- **What needs to be done**
In your copy, drop the images and return each record exactly as it stands.

────────

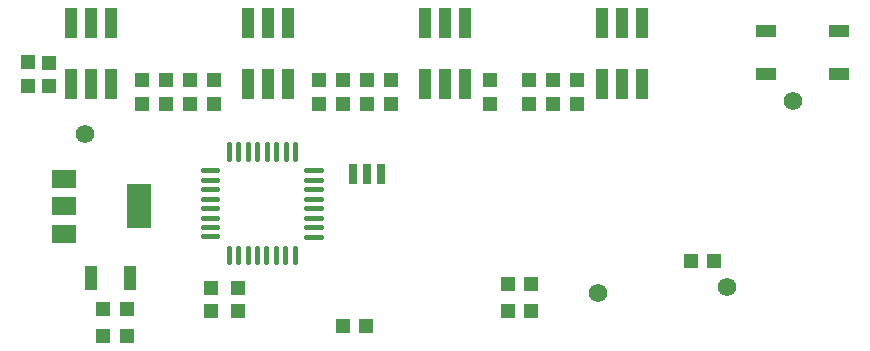
<source format=gtp>
G04 ---------------------------- Layer name :TOP PASTER LAYER*
G04 EasyEDA v5.6.10, Sat, 14 Jul 2018 09:59:27 GMT*
G04 2f10b13e7a714cddaf66bfbe285f99f1*
G04 Gerber Generator version 0.2*
G04 Scale: 100 percent, Rotated: No, Reflected: No *
G04 Dimensions in millimeters *
G04 leading zeros omitted , absolute positions ,3 integer and 3 decimal *
%FSLAX33Y33*%
%MOMM*%
G90*
G71D02*

%ADD14C,0.450012*%
%ADD18C,1.575054*%
%ADD19R,1.999996X3.799992*%
%ADD20R,1.999996X1.499997*%
%ADD21R,0.701040X1.699260*%
%ADD22R,1.799996X1.099998*%
%ADD23R,1.099998X2.499995*%
%ADD24R,1.206500X1.206500*%
%ADD25R,1.206500X1.206998*%
%ADD26R,1.206500X1.207008*%
%ADD27C,1.574800*%
%ADD28R,1.207008X1.206500*%
%ADD29R,0.999998X1.999996*%

%LPD*%
G54D14*
G01X28194Y9763D02*
G01X28194Y10963D01*
G01X27393Y9763D02*
G01X27393Y10963D01*
G01X26593Y9763D02*
G01X26593Y10963D01*
G01X25793Y9763D02*
G01X25793Y10963D01*
G01X24996Y9763D02*
G01X24996Y10963D01*
G01X24196Y9763D02*
G01X24196Y10963D01*
G01X23395Y9763D02*
G01X23395Y10963D01*
G01X22595Y9763D02*
G01X22595Y10963D01*
G01X21631Y11938D02*
G01X20431Y11938D01*
G01X21631Y12738D02*
G01X20431Y12738D01*
G01X21631Y13538D02*
G01X20431Y13538D01*
G01X21631Y14338D02*
G01X20431Y14338D01*
G01X21631Y15135D02*
G01X20431Y15135D01*
G01X21631Y15935D02*
G01X20431Y15935D01*
G01X21631Y16736D02*
G01X20431Y16736D01*
G01X21631Y17536D02*
G01X20431Y17536D01*
G01X22606Y18526D02*
G01X22606Y19726D01*
G01X23406Y18526D02*
G01X23406Y19726D01*
G01X24206Y18526D02*
G01X24206Y19726D01*
G01X25006Y18526D02*
G01X25006Y19726D01*
G01X25803Y18526D02*
G01X25803Y19726D01*
G01X26603Y18526D02*
G01X26603Y19726D01*
G01X27404Y18526D02*
G01X27404Y19726D01*
G01X28204Y18526D02*
G01X28204Y19726D01*
G01X30368Y17526D02*
G01X29168Y17526D01*
G01X30368Y16725D02*
G01X29168Y16725D01*
G01X30368Y15925D02*
G01X29168Y15925D01*
G01X30368Y15125D02*
G01X29168Y15125D01*
G01X30368Y14328D02*
G01X29168Y14328D01*
G01X30368Y13528D02*
G01X29168Y13528D01*
G01X30368Y12727D02*
G01X29168Y12727D01*
G01X30368Y11927D02*
G01X29168Y11927D01*
G54D18*
G01X64770Y7620D03*
G01X70358Y23368D03*
G01X53848Y7112D03*
G54D19*
G01X14986Y14478D03*
G54D20*
G01X8685Y14478D03*
G01X8685Y12178D03*
G01X8685Y16777D03*
G54D21*
G01X33096Y17270D03*
G01X34290Y17270D03*
G01X35483Y17270D03*
G54D22*
G01X68070Y29371D03*
G01X68070Y25670D03*
G01X74270Y29371D03*
G01X74270Y25670D03*
G54D23*
G01X57580Y30031D03*
G01X55878Y30031D03*
G01X54179Y30031D03*
G01X57580Y24831D03*
G01X55880Y24831D03*
G01X54179Y24831D03*
G01X42594Y30031D03*
G01X40895Y30031D03*
G01X39196Y30031D03*
G01X42594Y24831D03*
G01X40895Y24831D03*
G01X39196Y24831D03*
G01X27608Y30031D03*
G01X25906Y30031D03*
G01X24207Y30031D03*
G01X27608Y24831D03*
G01X25908Y24831D03*
G01X24207Y24831D03*
G01X12622Y30031D03*
G01X10923Y30031D03*
G01X9224Y30031D03*
G01X12622Y24831D03*
G01X10923Y24831D03*
G01X9224Y24831D03*
G54D24*
G01X61723Y9904D03*
G01X63704Y9904D03*
G01X13971Y5840D03*
G01X11990Y5840D03*
G01X13971Y3554D03*
G01X11990Y3554D03*
G54D25*
G01X15241Y25147D03*
G54D24*
G01X15241Y23166D03*
G54D25*
G01X17273Y25147D03*
G54D24*
G01X17273Y23166D03*
G54D25*
G01X19305Y25147D03*
G54D24*
G01X19305Y23166D03*
G54D25*
G01X21337Y25147D03*
G54D24*
G01X21337Y23166D03*
G01X46226Y5589D03*
G01X48207Y5589D03*
G01X46226Y7875D03*
G01X48207Y7875D03*
G54D25*
G01X30227Y25147D03*
G54D24*
G01X30227Y23166D03*
G54D25*
G01X32259Y25147D03*
G54D24*
G01X32259Y23166D03*
G54D25*
G01X34291Y25147D03*
G54D24*
G01X34291Y23166D03*
G54D25*
G01X36323Y25147D03*
G54D24*
G01X36323Y23166D03*
G54D25*
G01X44705Y25147D03*
G54D24*
G01X44705Y23166D03*
G54D25*
G01X48007Y25147D03*
G54D24*
G01X48007Y23166D03*
G54D25*
G01X50039Y25147D03*
G54D24*
G01X50039Y23166D03*
G54D25*
G01X52071Y25147D03*
G54D24*
G01X52071Y23166D03*
G54D26*
G01X5589Y26671D03*
G54D24*
G01X5589Y24690D03*
G54D26*
G01X7367Y26668D03*
G54D24*
G01X7367Y24687D03*
G01X23371Y7618D03*
G01X23371Y5637D03*
G01X21083Y7618D03*
G01X21083Y5637D03*
G54D27*
G01X10414Y20574D03*
G54D28*
G01X32256Y4319D03*
G54D24*
G01X34237Y4319D03*
G54D29*
G01X10922Y8382D03*
G01X14224Y8382D03*
M00*
M02*

</source>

────────

- **Final answer**
<source format=gtp>
G04 ---------------------------- Layer name :TOP PASTER LAYER*
G04 EasyEDA v5.6.10, Sat, 14 Jul 2018 09:59:27 GMT*
G04 2f10b13e7a714cddaf66bfbe285f99f1*
G04 Gerber Generator version 0.2*
G04 Scale: 100 percent, Rotated: No, Reflected: No *
G04 Dimensions in millimeters *
G04 leading zeros omitted , absolute positions ,3 integer and 3 decimal *
%FSLAX33Y33*%
%MOMM*%
G90*
G71D02*

%ADD14C,0.450012*%
%ADD18C,1.575054*%
%ADD19R,1.999996X3.799992*%
%ADD20R,1.999996X1.499997*%
%ADD21R,0.701040X1.699260*%
%ADD22R,1.799996X1.099998*%
%ADD23R,1.099998X2.499995*%
%ADD24R,1.206500X1.206500*%
%ADD25R,1.206500X1.206998*%
%ADD26R,1.206500X1.207008*%
%ADD27C,1.574800*%
%ADD28R,1.207008X1.206500*%
%ADD29R,0.999998X1.999996*%

%LPD*%
G54D14*
G01X28194Y9763D02*
G01X28194Y10963D01*
G01X27393Y9763D02*
G01X27393Y10963D01*
G01X26593Y9763D02*
G01X26593Y10963D01*
G01X25793Y9763D02*
G01X25793Y10963D01*
G01X24996Y9763D02*
G01X24996Y10963D01*
G01X24196Y9763D02*
G01X24196Y10963D01*
G01X23395Y9763D02*
G01X23395Y10963D01*
G01X22595Y9763D02*
G01X22595Y10963D01*
G01X21631Y11938D02*
G01X20431Y11938D01*
G01X21631Y12738D02*
G01X20431Y12738D01*
G01X21631Y13538D02*
G01X20431Y13538D01*
G01X21631Y14338D02*
G01X20431Y14338D01*
G01X21631Y15135D02*
G01X20431Y15135D01*
G01X21631Y15935D02*
G01X20431Y15935D01*
G01X21631Y16736D02*
G01X20431Y16736D01*
G01X21631Y17536D02*
G01X20431Y17536D01*
G01X22606Y18526D02*
G01X22606Y19726D01*
G01X23406Y18526D02*
G01X23406Y19726D01*
G01X24206Y18526D02*
G01X24206Y19726D01*
G01X25006Y18526D02*
G01X25006Y19726D01*
G01X25803Y18526D02*
G01X25803Y19726D01*
G01X26603Y18526D02*
G01X26603Y19726D01*
G01X27404Y18526D02*
G01X27404Y19726D01*
G01X28204Y18526D02*
G01X28204Y19726D01*
G01X30368Y17526D02*
G01X29168Y17526D01*
G01X30368Y16725D02*
G01X29168Y16725D01*
G01X30368Y15925D02*
G01X29168Y15925D01*
G01X30368Y15125D02*
G01X29168Y15125D01*
G01X30368Y14328D02*
G01X29168Y14328D01*
G01X30368Y13528D02*
G01X29168Y13528D01*
G01X30368Y12727D02*
G01X29168Y12727D01*
G01X30368Y11927D02*
G01X29168Y11927D01*
G54D18*
G01X64770Y7620D03*
G01X70358Y23368D03*
G01X53848Y7112D03*
G54D19*
G01X14986Y14478D03*
G54D20*
G01X8685Y14478D03*
G01X8685Y12178D03*
G01X8685Y16777D03*
G54D21*
G01X33096Y17270D03*
G01X34290Y17270D03*
G01X35483Y17270D03*
G54D22*
G01X68070Y29371D03*
G01X68070Y25670D03*
G01X74270Y29371D03*
G01X74270Y25670D03*
G54D23*
G01X57580Y30031D03*
G01X55878Y30031D03*
G01X54179Y30031D03*
G01X57580Y24831D03*
G01X55880Y24831D03*
G01X54179Y24831D03*
G01X42594Y30031D03*
G01X40895Y30031D03*
G01X39196Y30031D03*
G01X42594Y24831D03*
G01X40895Y24831D03*
G01X39196Y24831D03*
G01X27608Y30031D03*
G01X25906Y30031D03*
G01X24207Y30031D03*
G01X27608Y24831D03*
G01X25908Y24831D03*
G01X24207Y24831D03*
G01X12622Y30031D03*
G01X10923Y30031D03*
G01X9224Y30031D03*
G01X12622Y24831D03*
G01X10923Y24831D03*
G01X9224Y24831D03*
G54D24*
G01X61723Y9904D03*
G01X63704Y9904D03*
G01X13971Y5840D03*
G01X11990Y5840D03*
G01X13971Y3554D03*
G01X11990Y3554D03*
G54D25*
G01X15241Y25147D03*
G54D24*
G01X15241Y23166D03*
G54D25*
G01X17273Y25147D03*
G54D24*
G01X17273Y23166D03*
G54D25*
G01X19305Y25147D03*
G54D24*
G01X19305Y23166D03*
G54D25*
G01X21337Y25147D03*
G54D24*
G01X21337Y23166D03*
G01X46226Y5589D03*
G01X48207Y5589D03*
G01X46226Y7875D03*
G01X48207Y7875D03*
G54D25*
G01X30227Y25147D03*
G54D24*
G01X30227Y23166D03*
G54D25*
G01X32259Y25147D03*
G54D24*
G01X32259Y23166D03*
G54D25*
G01X34291Y25147D03*
G54D24*
G01X34291Y23166D03*
G54D25*
G01X36323Y25147D03*
G54D24*
G01X36323Y23166D03*
G54D25*
G01X44705Y25147D03*
G54D24*
G01X44705Y23166D03*
G54D25*
G01X48007Y25147D03*
G54D24*
G01X48007Y23166D03*
G54D25*
G01X50039Y25147D03*
G54D24*
G01X50039Y23166D03*
G54D25*
G01X52071Y25147D03*
G54D24*
G01X52071Y23166D03*
G54D26*
G01X5589Y26671D03*
G54D24*
G01X5589Y24690D03*
G54D26*
G01X7367Y26668D03*
G54D24*
G01X7367Y24687D03*
G01X23371Y7618D03*
G01X23371Y5637D03*
G01X21083Y7618D03*
G01X21083Y5637D03*
G54D27*
G01X10414Y20574D03*
G54D28*
G01X32256Y4319D03*
G54D24*
G01X34237Y4319D03*
G54D29*
G01X10922Y8382D03*
G01X14224Y8382D03*
M00*
M02*

</source>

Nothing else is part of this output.